4. Flashing of corundum spinel preforms containing aluminum micropowder
In the production of unshaped refractories, -αAl2O3 micropowder is also one of the commonly used refractory powders. -αAl2O3 ultrafine powder is made by calcining industrial alumina. It is characterized by good dispersion, small particles, easy sintering at high temperature and small volume effect. Corundum spinel preforms containing aluminum powder often appear in production. During the curing process after molding, a layer of milky white liquid and honeycomb pits appear on the molding surface, and bubbles overflow from the pits. After removing the liquid on the molding surface, it is found that the molding surface is basically composed of powder, this phenomenon is called “flooding” phenomenon, and the thickness of the powder layer on the molding surface varies with the degree of flashing.
The flooding problem is more obvious in winter, which brings serious hidden dangers to the quality of refractory prefabricated parts, resulting in uneven structure, low strength, reduced thermal shock and erosion resistance, and low service life. After a lot of investigation and analysis, it is found that the flashing water has a certain relationship with the content of metal oxides K2O and Na2O in the raw material aluminum powder. When the content is above 0.2%, the prefabricated parts are formed with the material mixed with this aluminum powder, and there is basically no flashing phenomenon; when the content is below 0.1%, the mixed material is used for the production of prefabricated parts. Flooding occurs, even quite serious.

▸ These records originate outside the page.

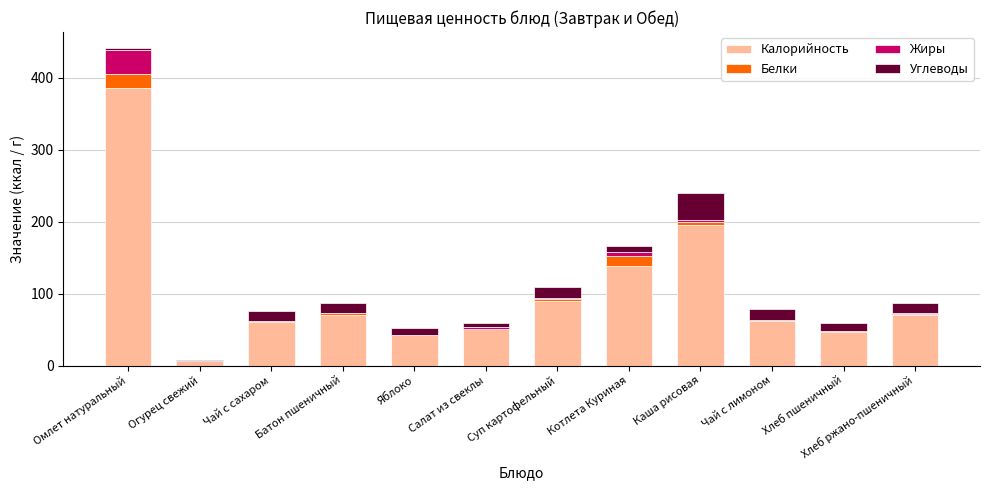

Does the chart contain stacked bars?

Yes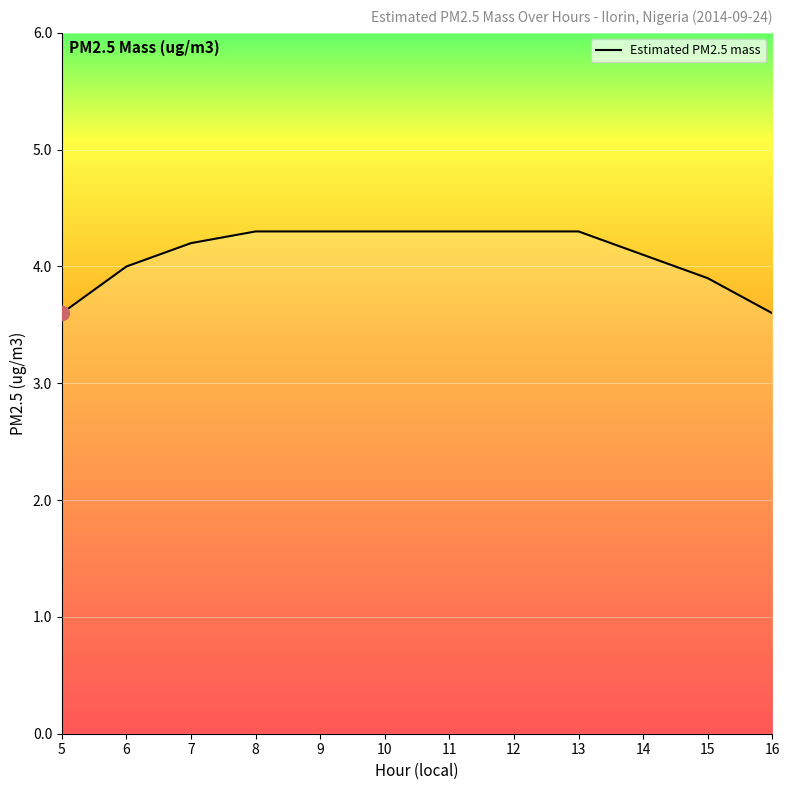

Reading left to right, transcribe all the data shown in this chart.

3.6	4.0	4.2	4.3	4.3	4.3	4.3	4.3	4.3	4.1	3.9	3.6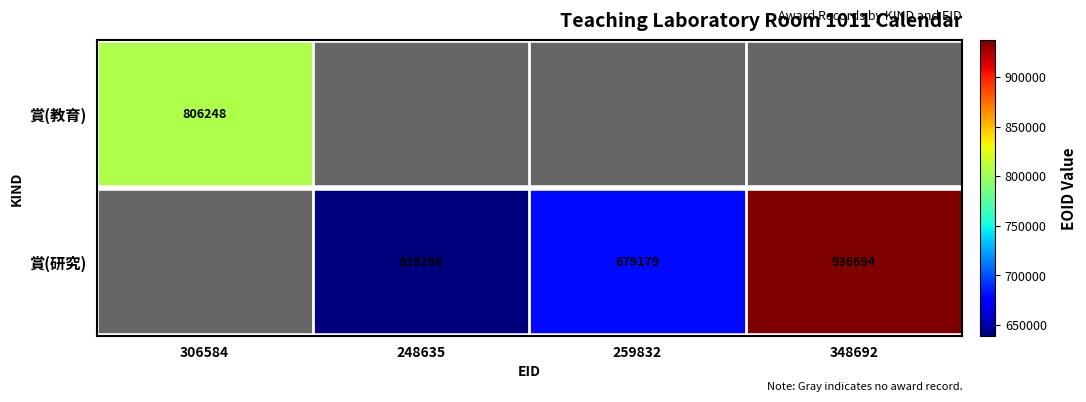

At which category does the chart reach its minimum across all series?

248635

For the flooding problem, the following methods can be used to alleviate or solve it. ①On the basis of the normal amount of water added, appropriately reduce the proportion of 0.1~0.3%; ②Adjust the addition ratio of retarder and accelerator, appropriately increase the proportion of coagulant, and reduce the proportion of retarder; ③ Properly increase the molding After the curing temperature; ④ When mixing, add a small amount of fused magnesia fine powder, and the addition amount should not exceed 0.5%.

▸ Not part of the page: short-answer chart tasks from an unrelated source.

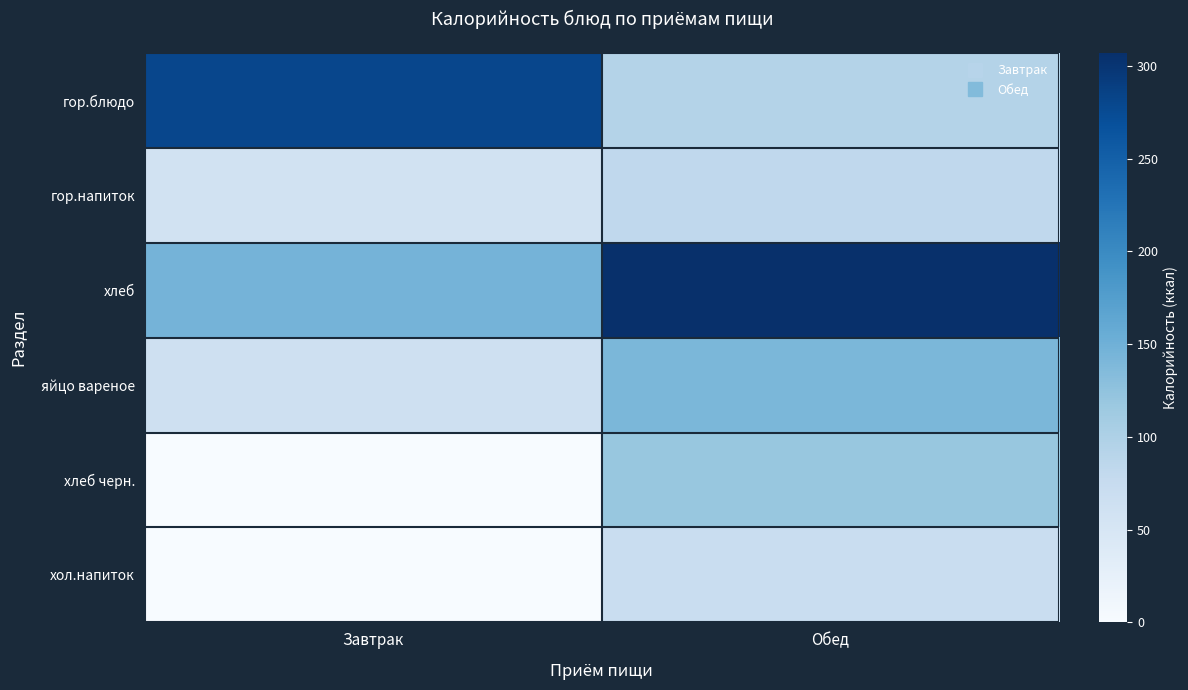

Which series changed the most between Завтрак and Обед?

гор.блюдо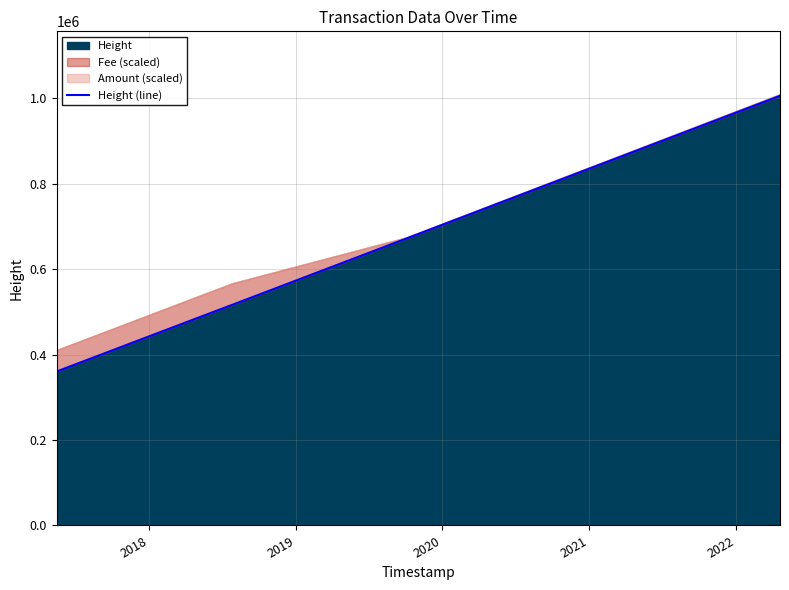

What is the smallest value displayed?

360308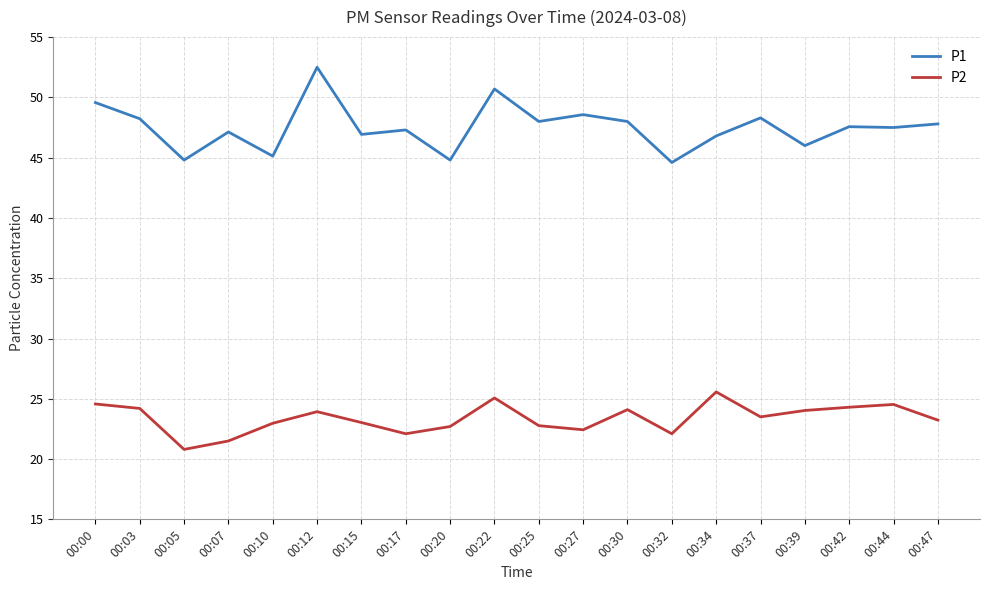

True or false: P1 and P2 intersect in this chart.

False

5. High temperature treatment of prefabricated prefabricated hooks
The high temperature treatment of prefabricated parts with embedded hooks is also one of the problems often encountered in the production of refractory prefabricated parts. The high temperature treatment temperature mentioned here refers to 1100°C or higher. Therefore, it cannot be fired directly as usual, but certain protective measures should be taken to avoid the firing and oxidation of the metal hook.

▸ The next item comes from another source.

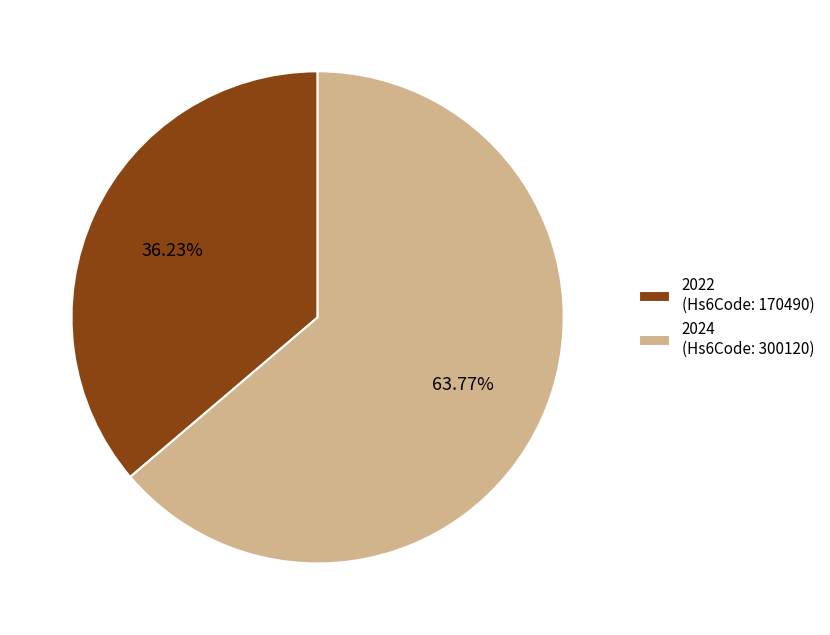

How many slices are in this pie chart?

2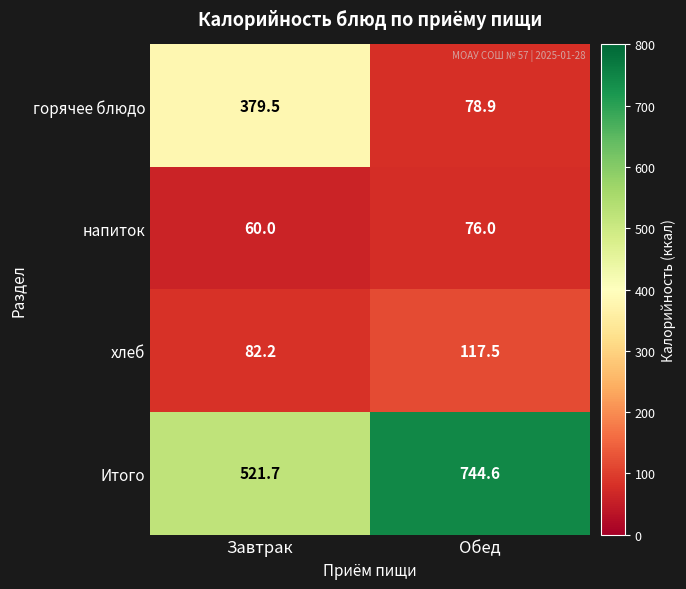

True or false: напиток has a value of 17.1 at Завтрак.

False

To this end, firstly, the steel bars with the same thickness as the hooks were used for the test, and three sets of schemes were tested: burying carbon; coating the steel bar with anti-oxidation paint; wrapping the steel bar with refractory cotton, and then using the castable as the external anti-oxidation layer .
Firing in a high temperature furnace, the test results: the rebars fired by buried carbon are intact; the rebars coated with anti-oxidation paint are the most severely broken; the rebar section where the castable is used as an external anti-oxidation layer, because the castable appears during the firing process. Partial oxidation occurs due to microcracks, and the thickness of the oxide layer is 1-2 mm.
It can be seen that the carbon burial treatment is the best choice. During the carbon burial treatment, it should be noted that partial or full carbon burial treatment can be carried out according to the structural characteristics of the prefabricated parts.